Now that the whole Ted Nugent thing has become history, it's time to parse what it really meant. Without even discussing the alleged story that Nugent urinated on his jeans for a week before taking (and failing) his draft physical for Vietnam (what a "patriot"), one needs to deconstruct his rhetoric at the NRA convention since it really encapsulates what one can call the Nugentrification of America. Besides endorsing Mitt Romney for President and besides Mitt Romney not distancing himself from Nugent's comments since if one is devoted to Joseph Smith it wouldn't be beyond Romney to do that.
But there were key words and phrases that Nugent used that were patently clear. For example, President Obama is "vile" and "evil," the members of the Supreme Court "don't believe in the Constitution" and voters should "ride into that battlefield and chop [Democrat's] heads off in November." More specifically, he said Obama was the head of a "vile, evil America-hating administration" which is "wiping its ass with the Constitution." Perspicacious as Nugent is, Nugent knew the etymology of the word "vile" as coming from Anglo-Norman and Old French (also modern French) vil (masculine), vile (feminine) (= Provençal vil, Spanish vil, Portuguese vil, Italian vile) Latin vīlem, vīlis of low value or price, cheap, common, mean, base... none of which could ever apply to himself.
As for the Supreme Court "wiping its ass with the Constitution," Nugent went further by saying, "We've got four Supreme Court justices who don't believe in the Constitution," said Nugent. "Does everyone here know that four of the Supreme Court justices not only determined you don't have the right to keep and bear arms, four Supreme Court justices signed their name to a declaration that Americans have no fundamental right to self-defense." Of course, one doesn't really need to be able to count to ten to realize which four he's talking about. Being a Constitutional scholar, Nugent is fully capable of counting to four though I'm still trying to find the document he alludes to.
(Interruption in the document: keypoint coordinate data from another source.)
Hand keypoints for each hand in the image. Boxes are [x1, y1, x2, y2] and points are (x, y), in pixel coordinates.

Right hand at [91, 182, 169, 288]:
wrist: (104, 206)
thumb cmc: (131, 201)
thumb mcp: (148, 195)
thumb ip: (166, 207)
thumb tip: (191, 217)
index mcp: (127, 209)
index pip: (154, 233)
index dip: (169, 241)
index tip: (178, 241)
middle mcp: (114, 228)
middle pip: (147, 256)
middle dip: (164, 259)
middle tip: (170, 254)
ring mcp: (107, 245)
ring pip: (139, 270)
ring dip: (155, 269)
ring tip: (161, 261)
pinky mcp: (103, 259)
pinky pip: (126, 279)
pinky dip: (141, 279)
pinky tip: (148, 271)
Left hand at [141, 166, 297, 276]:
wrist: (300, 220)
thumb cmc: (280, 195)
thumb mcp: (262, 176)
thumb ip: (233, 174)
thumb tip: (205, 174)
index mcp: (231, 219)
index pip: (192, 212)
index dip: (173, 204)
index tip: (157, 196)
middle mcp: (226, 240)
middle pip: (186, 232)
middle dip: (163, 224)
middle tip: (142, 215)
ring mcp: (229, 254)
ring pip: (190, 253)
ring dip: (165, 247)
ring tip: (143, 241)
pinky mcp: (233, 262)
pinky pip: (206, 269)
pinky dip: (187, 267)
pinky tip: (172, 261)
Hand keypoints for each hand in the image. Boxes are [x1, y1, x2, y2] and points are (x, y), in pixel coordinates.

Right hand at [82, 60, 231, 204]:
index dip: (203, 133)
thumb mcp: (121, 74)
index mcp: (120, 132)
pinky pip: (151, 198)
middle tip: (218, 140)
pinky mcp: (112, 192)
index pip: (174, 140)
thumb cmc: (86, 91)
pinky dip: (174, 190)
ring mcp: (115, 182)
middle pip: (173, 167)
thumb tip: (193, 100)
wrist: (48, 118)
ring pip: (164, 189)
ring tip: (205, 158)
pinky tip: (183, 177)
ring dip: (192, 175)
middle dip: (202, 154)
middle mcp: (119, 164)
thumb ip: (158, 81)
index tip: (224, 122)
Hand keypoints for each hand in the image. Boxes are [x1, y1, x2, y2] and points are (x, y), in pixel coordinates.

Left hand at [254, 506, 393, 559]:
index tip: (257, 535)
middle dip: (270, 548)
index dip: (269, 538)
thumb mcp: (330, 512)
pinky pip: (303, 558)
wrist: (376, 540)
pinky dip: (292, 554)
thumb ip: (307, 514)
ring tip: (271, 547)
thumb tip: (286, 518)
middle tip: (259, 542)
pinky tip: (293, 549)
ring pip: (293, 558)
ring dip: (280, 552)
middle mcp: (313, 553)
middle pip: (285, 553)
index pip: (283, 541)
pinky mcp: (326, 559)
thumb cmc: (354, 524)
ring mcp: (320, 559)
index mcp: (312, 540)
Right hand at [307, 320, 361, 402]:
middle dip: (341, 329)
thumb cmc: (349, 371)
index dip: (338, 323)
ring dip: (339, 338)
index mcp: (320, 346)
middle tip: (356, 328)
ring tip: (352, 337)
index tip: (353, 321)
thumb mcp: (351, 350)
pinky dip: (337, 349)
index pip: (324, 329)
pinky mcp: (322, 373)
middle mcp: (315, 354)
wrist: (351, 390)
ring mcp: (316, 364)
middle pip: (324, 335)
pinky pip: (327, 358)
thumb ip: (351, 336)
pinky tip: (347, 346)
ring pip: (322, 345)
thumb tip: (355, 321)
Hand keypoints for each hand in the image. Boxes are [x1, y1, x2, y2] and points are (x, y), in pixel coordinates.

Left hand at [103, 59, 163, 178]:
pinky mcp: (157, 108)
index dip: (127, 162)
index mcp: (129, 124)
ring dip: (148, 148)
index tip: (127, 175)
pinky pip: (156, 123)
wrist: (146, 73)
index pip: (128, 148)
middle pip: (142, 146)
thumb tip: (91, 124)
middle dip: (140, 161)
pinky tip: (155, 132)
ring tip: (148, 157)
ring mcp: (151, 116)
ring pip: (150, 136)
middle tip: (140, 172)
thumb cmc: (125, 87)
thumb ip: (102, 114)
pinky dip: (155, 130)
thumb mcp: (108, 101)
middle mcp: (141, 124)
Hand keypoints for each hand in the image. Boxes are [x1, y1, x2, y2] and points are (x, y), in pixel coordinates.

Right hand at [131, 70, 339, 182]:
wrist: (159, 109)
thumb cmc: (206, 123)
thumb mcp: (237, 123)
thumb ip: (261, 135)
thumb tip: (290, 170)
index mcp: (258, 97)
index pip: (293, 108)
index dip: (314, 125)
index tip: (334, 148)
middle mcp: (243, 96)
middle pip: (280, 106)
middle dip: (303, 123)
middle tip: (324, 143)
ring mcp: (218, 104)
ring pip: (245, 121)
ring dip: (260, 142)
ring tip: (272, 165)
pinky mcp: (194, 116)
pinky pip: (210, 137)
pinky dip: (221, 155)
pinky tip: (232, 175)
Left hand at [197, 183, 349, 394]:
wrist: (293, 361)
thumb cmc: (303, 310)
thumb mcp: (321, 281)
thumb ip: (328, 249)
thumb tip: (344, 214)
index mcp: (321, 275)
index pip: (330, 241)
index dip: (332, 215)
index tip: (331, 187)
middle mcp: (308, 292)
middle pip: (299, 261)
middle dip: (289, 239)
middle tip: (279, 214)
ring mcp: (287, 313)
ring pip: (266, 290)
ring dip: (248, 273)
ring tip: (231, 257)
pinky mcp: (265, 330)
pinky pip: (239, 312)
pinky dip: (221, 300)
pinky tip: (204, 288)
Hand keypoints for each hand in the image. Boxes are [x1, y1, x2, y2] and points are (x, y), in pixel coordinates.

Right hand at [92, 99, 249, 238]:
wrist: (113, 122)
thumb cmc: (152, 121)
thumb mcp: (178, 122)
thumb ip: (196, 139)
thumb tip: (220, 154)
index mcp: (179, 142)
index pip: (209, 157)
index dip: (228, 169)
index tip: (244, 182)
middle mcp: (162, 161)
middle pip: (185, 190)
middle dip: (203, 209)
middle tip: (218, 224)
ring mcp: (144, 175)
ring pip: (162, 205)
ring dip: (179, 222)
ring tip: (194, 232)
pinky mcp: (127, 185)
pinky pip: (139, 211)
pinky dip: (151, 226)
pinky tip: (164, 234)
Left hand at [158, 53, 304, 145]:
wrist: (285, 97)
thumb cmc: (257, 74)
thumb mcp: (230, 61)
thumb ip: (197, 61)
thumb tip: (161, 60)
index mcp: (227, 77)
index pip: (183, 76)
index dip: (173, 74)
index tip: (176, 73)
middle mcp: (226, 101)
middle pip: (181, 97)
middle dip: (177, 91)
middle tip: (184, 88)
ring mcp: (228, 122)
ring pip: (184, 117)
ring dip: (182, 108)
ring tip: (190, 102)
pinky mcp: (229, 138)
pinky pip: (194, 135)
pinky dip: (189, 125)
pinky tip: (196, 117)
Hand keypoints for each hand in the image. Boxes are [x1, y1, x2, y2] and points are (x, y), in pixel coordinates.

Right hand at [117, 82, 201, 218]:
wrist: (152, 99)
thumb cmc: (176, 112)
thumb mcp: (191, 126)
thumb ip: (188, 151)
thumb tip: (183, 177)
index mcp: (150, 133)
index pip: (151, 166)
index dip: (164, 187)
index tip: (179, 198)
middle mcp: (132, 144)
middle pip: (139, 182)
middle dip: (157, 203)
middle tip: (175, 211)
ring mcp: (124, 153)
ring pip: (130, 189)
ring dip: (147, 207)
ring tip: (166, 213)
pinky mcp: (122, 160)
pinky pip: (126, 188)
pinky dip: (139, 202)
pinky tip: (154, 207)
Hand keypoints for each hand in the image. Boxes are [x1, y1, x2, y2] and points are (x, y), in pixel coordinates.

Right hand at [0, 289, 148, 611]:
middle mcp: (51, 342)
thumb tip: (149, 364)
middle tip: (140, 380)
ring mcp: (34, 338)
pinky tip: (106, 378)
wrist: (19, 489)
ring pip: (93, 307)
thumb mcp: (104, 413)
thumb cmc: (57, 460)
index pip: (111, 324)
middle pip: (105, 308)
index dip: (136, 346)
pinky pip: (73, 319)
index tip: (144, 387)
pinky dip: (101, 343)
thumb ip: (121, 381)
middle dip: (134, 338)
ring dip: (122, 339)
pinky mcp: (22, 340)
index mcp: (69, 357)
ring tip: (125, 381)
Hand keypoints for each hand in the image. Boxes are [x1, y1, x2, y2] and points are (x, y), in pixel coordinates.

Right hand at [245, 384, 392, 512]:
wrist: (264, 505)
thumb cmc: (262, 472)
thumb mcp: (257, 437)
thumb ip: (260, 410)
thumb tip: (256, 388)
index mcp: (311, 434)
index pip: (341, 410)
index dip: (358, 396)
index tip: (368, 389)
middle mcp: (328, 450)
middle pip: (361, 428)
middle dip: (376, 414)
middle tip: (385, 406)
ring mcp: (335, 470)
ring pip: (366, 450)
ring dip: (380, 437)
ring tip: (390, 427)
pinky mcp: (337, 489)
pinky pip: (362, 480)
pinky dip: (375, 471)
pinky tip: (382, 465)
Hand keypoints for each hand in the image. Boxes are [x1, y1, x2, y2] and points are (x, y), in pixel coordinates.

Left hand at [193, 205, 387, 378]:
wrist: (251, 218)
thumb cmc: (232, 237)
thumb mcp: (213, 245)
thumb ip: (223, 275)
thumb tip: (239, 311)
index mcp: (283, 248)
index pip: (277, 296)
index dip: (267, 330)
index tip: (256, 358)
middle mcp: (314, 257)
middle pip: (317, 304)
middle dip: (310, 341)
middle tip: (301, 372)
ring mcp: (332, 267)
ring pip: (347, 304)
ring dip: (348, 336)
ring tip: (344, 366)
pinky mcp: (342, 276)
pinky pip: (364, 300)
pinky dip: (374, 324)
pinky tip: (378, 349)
Nugent concluded his diatribe by alluding to "Patriots" and "Bravehearts," both allusions I found insightful for a couple of reasons. Not only are they films made and/or starring Mel Gibson (whose alleged ethnic diatribes we don't need to go into), but these are films based on wars that have nothing to do with the United States as we know it. The former alludes to the Revolutionary War which (to bring Nugent up to date) pitted the United States against Britain. Not unlike Nugent's egregious rhetoric, the film was sullied by historical inaccuracies, the most notable one being the triumph of Gibson's troops over the British when, in fact, we lost. The allusion to Braveheart is even more absurd in that it dealt with the 14th-century battles between the Scots and the British. These were colonial wars and insurrections, only one of which has anything to do with the United States, but perhaps Nugent has lost sight of that. What's most interesting is that Nugent is clear about who the "patriots" are and who the "enemy" is. In a way, it would seem that he's really in favor of another Civil War in which slavery isn't the issue, just a disagreement over public policy. Failing a new Civil War (in which Nugent wouldn't fight in either), he issues his charges to decapitate those politicians with whom he disagrees. "We need to ride into that battlefield and chop their heads off in November. Any questions?" Recalling Eldridge Cleaver's words, "If you're not part of the solution, then you're part of the problem." Not only is Nugent part of the problem, but his facile rhetoric doesn't solve any issue, but merely attempts to divide.
Of course, we know that Nugent's rhetoric is merely hypocritical as evinced by his post-Secret Service agent meeting in which he said, "[It was a] good, solid, professional meeting concluding that I have never made any threats of violence towards anyone. The meeting could not have gone better. I thanked them for their service, we shook hands and went about our business. God bless the good federal agents wherever they may be." This statement from the same guy who wants Federal things like the FBI, the FDA, the FAA ad astra out of his life. He does tend to remind one of the bully on the playground who, when he meets someone tougher, suddenly cowers. But, clearly, his "patriotic" sentiments aren't isolated and his thoughts, deeply ignorant as they may, be reflect an enormous constituency that is not necessarily keen on democracy.